__Selected passage__.
Start of Block

Tom Gardner wrote:
Try ABBYY FineReader,
http://finereader.abbyy.com/ or
http://www.abbyyusa.com/adx/aspx/adxGetMedia.aspx?DocID=2314
I expect the US$50 Express version will do what u want, I have been a very
happy user of the PRO version for many years.
Tom
I second this recommendation. ABBYY FR is a great product and works
fantastically. I don't like many of the auto-modes though, and prefer
to select each region of every page manually. This involves clicking a
tool, highlighting the area of interest --- and telling abbyy whether it
is a graphic or a text box. This process is mind-numbing, but
gratifying once it is finished.
The OCR is very good, but depending on the type of text, you'll still
get sort of 1-5% error. This doesn't sound like alot, but ends up being
4 or 5 corrections per page. Some pages are perfect, and don't require
any correction. Proofreading the OCR'd text is absolutely required for
a solid finished product.
You can almost always tell why abbyy didn't read something --- there is
usually a noticeable defect in the original text. There is occasionally
"O" for the number zero, and "l" for the number 1 confusion. As you
might expect. If you don't tell it (or it didn't figure it out) that a
portion of the page is a graphic, it will try to OCR the graphic with
worthless although interesting results. :)

End of Block

__Written task A__. Render this sentence from the forum thread on OCR software into French: "Some pages are perfect, and don't require any correction."
__Written task B__. Quote the forum thread on OCR software word for word, beginning at the words "The OCR is very" and stopping after the words "interesting results. :)".
The lines that follow are not required for any of the work here.

[Stored dataset items]
Start of Block

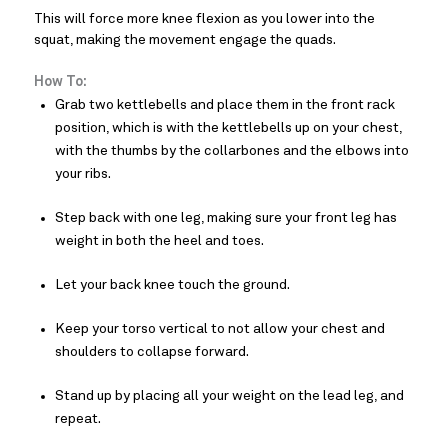
This will force more knee flexion as you lower into the
squat, making the movement engage the quads.
How To:
Grab two kettlebells and place them in the front rack
position, which is with the kettlebells up on your chest,
with the thumbs by the collarbones and the elbows into
your ribs.
Step back with one leg, making sure your front leg has
weight in both the heel and toes.
Let your back knee touch the ground.
Keep your torso vertical to not allow your chest and
shoulders to collapse forward.
Stand up by placing all your weight on the lead leg, and
repeat.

End of Block

__Reply A__. Certaines pages sont parfaites et ne nécessitent aucune correction.

__Reply B__.
The OCR is very good, but depending on the type of text, you'll still
get sort of 1-5% error. This doesn't sound like alot, but ends up being
4 or 5 corrections per page. Some pages are perfect, and don't require
any correction. Proofreading the OCR'd text is absolutely required for
a solid finished product.
You can almost always tell why abbyy didn't read something --- there is
usually a noticeable defect in the original text. There is occasionally
"O" for the number zero, and "l" for the number 1 confusion. As you
might expect. If you don't tell it (or it didn't figure it out) that a
portion of the page is a graphic, it will try to OCR the graphic with
worthless although interesting results. :)